**Qué hacer**
A – Enumera todas las ciudades que se nombran en el fragmento.
B – Reproduce la parte del fragmento situada entre "Lo cierto es que me convencieron" y "toros. Ellos sabrán.", ambos incluidos.
C – Responde con datos del fragmento:
(i) ¿Hasta cuándo estará en Madrid quien narra?
(ii) ¿Qué creía quien narra que era la fiesta nacional?
(iii) ¿Adónde lo llevaron sus amigos?

======== Fragmento

Capital mundial del estornudo

De este viaje no le he dicho nada a Carmelo Rivero, pues capaz es de mandarme un mensajero a Madrid con un recado. Y es que estoy en Madrid estos días, en un viaje relámpago, o en un viaje trueno, de tanta tormenta como observo.

Lo cierto es que ahora viven en Madrid, alternándose con Caracas y Miami, dos buenos amigos, un benefactor llamado Herman y un escritor, colega también del periodismo, llamado Doménico. No voy a decir sus apellidos para no complicarlos en estas andanzas que cuento.

Lo cierto es que me convencieron para que viniera a España a ver los toros. Los odio desde chico: me enseñaron, casi desde que nací, a amarlos, a mirar las escenas de Goya y otras estampas folclóricas y crueles, y ya nunca pude ver toros en mi vida.

Pero ellos, Herman y Doménico, que me conocen bien, desconocen por completo este disgusto mío por lo que aquí, desconozco por qué, se llama La Fiesta Nacional. Siempre creí que la fiesta nacional eran las tapas y la siesta, pero resulta que son los toros. Ellos sabrán.

Lo cierto es que me trajeron a Madrid, yo tenía ganas de venir, aproveché que Carmelo no me encarga sino seguimientos secretos sobre internet y esas mandangas, y vine a estar con esos amigos míos, estrafalarios señores. Y aquí estoy, hasta mañana, cuando espero escapar de esta capital mundial del estornudo.

A estos amigos no se les ocurrió otra cosa que llevarme al Retiro, a la Feria del Libro de Madrid, donde recogen kilos de polen por kilómetro cuadrado. Leí en algún lado que a alguien se le ha ocurrido poner estos días una farmacia de pago, no de copago, en medio del parque para abastecer de remedios a los que viven estos días ahí dentro y estornudando.

================
======== Registros de datos

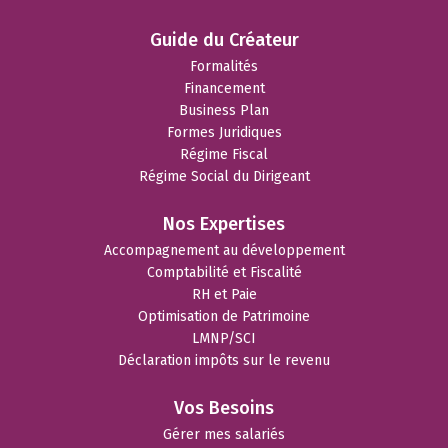
Guide du Créateur
Formalités
Financement
Business Plan
Formes Juridiques
Régime Fiscal
Régime Social du Dirigeant
Nos Expertises
Accompagnement au développement
Comptabilité et Fiscalité
RH et Paie
Optimisation de Patrimoine
LMNP/SCI
Déclaration impôts sur le revenu
Vos Besoins
Gérer mes salariés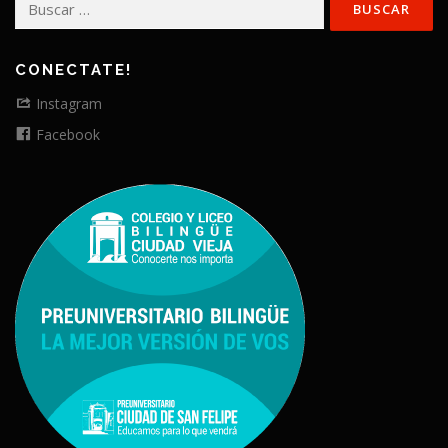
CONECTATE!
Instagram
Facebook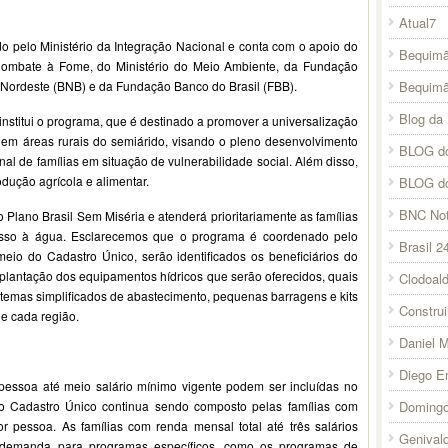
Atual7
pelo Ministério da Integração Nacional e conta com o apoio do
Bequimã
 Combate à Fome, do Ministério do Meio Ambiente, da Fundação
Bequim
Nordeste (BNB) e da Fundação Banco do Brasil (FBB).
Blog da 
nstitui o programa, que é destinado a promover a universalização
m áreas rurais do semiárido, visando o pleno desenvolvimento
BLOG do
al de famílias em situação de vulnerabilidade social. Além disso,
ução agrícola e alimentar.
BLOG d
BNC Not
 Plano Brasil Sem Miséria e atenderá prioritariamente as famílias
sso à água. Esclarecemos que o programa é coordenado pelo
Brasil 2
meio do Cadastro Único, serão identificados os beneficiários do
plantação dos equipamentos hídricos que serão oferecidos, quais
Clodoal
stemas simplificados de abastecimento, pequenas barragens e kits
Constru
de cada região.
Daniel 
Diego E
 pessoa até meio salário mínimo vigente podem ser incluídas no
Domingo
do Cadastro Único continua sendo composto pelas famílias com
 pessoa. As famílias com renda mensal total até três salários
Genival
 demanda para programas específicos, como os programas de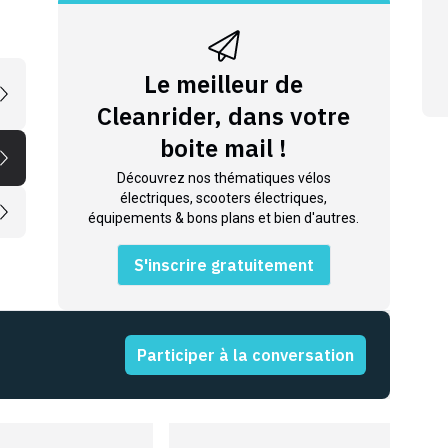
Le meilleur de
Cleanrider, dans votre
boite mail !
Découvrez nos thématiques vélos
électriques, scooters électriques,
équipements & bons plans et bien d'autres.
S'inscrire gratuitement
Participer à la conversation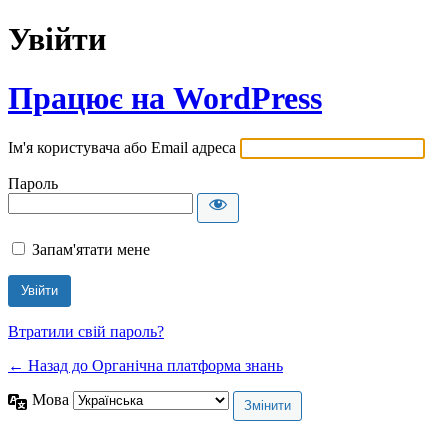
Увійти
Працює на WordPress
Ім'я користувача або Email адреса
Пароль
Запам'ятати мене
Втратили свій пароль?
← Назад до Органічна платформа знань
Мова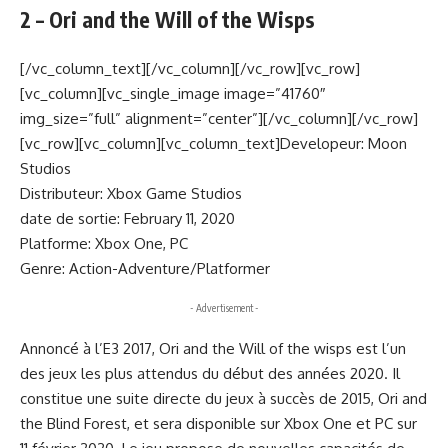
2 – Ori and the Will of the Wisps
[/vc_column_text][/vc_column][/vc_row][vc_row]
[vc_column][vc_single_image image=”41760″
img_size=”full” alignment=”center”][/vc_column][/vc_row]
[vc_row][vc_column][vc_column_text]Developeur: Moon
Studios
Distributeur: Xbox Game Studios
date de sortie: February 11, 2020
Platforme: Xbox One, PC
Genre: Action-Adventure/Platformer
- Advertisement -
Annoncé à l’E3 2017, Ori and the Will of the wisps est l’un
des jeux les plus attendus du début des années 2020. Il
constitue une suite directe du jeux à succès de 2015, Ori and
the Blind Forest, et sera disponible sur Xbox One et PC sur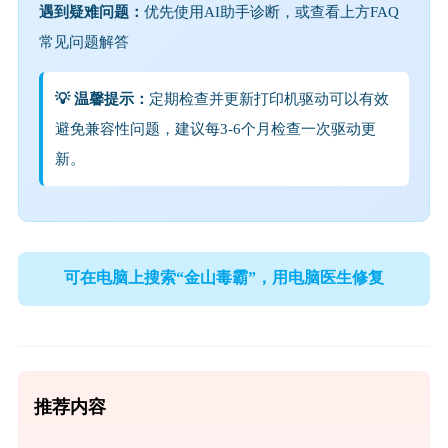
遇到疑难问题：
优先使用AI助手诊断，或查看上方FAQ
常见问题解答
💡 温馨提示：
定期检查并更新打印机驱动可以有效
避免兼容性问题，建议每3-6个月检查一次驱动更
新。
可在电脑上搜索“金山毒霸”，用电脑医生修复
推荐内容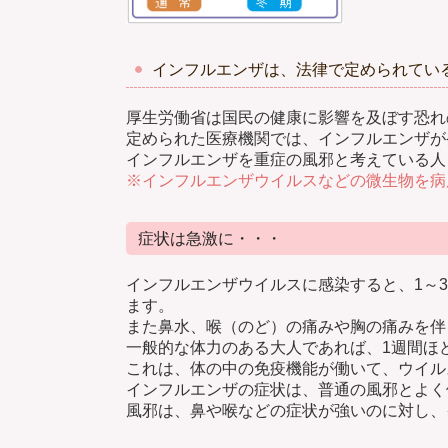
インフルエンザは、法律で定められてい
厚生労働省は国民の健康に影響を及ぼす恐れ
定められた医療機関では、インフルエンザが
インフルエンザを重症の風邪と考えている人
※インフルエンザウイルスなどの微生物を病
症状は急激に・・・
インフルエンザウイルスに感染すると、1～
ます。
また鼻水、喉（のど）の痛みや胸の痛みを伴
一般的な体力のある大人であれば、1週間ほ
これは、体の中の免疫機能が働いて、ウイル
インフルエンザの症状は、普通の風邪とよく
風邪は、鼻や喉などの症状が強いのに対し、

================

**Resultados del ejercicio**
A – Madrid, Caracas, Miami

B –
Lo cierto es que me convencieron para que viniera a España a ver los toros. Los odio desde chico: me enseñaron, casi desde que nací, a amarlos, a mirar las escenas de Goya y otras estampas folclóricas y crueles, y ya nunca pude ver toros en mi vida.

Pero ellos, Herman y Doménico, que me conocen bien, desconocen por completo este disgusto mío por lo que aquí, desconozco por qué, se llama La Fiesta Nacional. Siempre creí que la fiesta nacional eran las tapas y la siesta, pero resulta que son los toros. Ellos sabrán.

C –
(i) Hasta mañana.
(ii) Las tapas y la siesta.
(iii) Al Retiro, a la Feria del Libro de Madrid.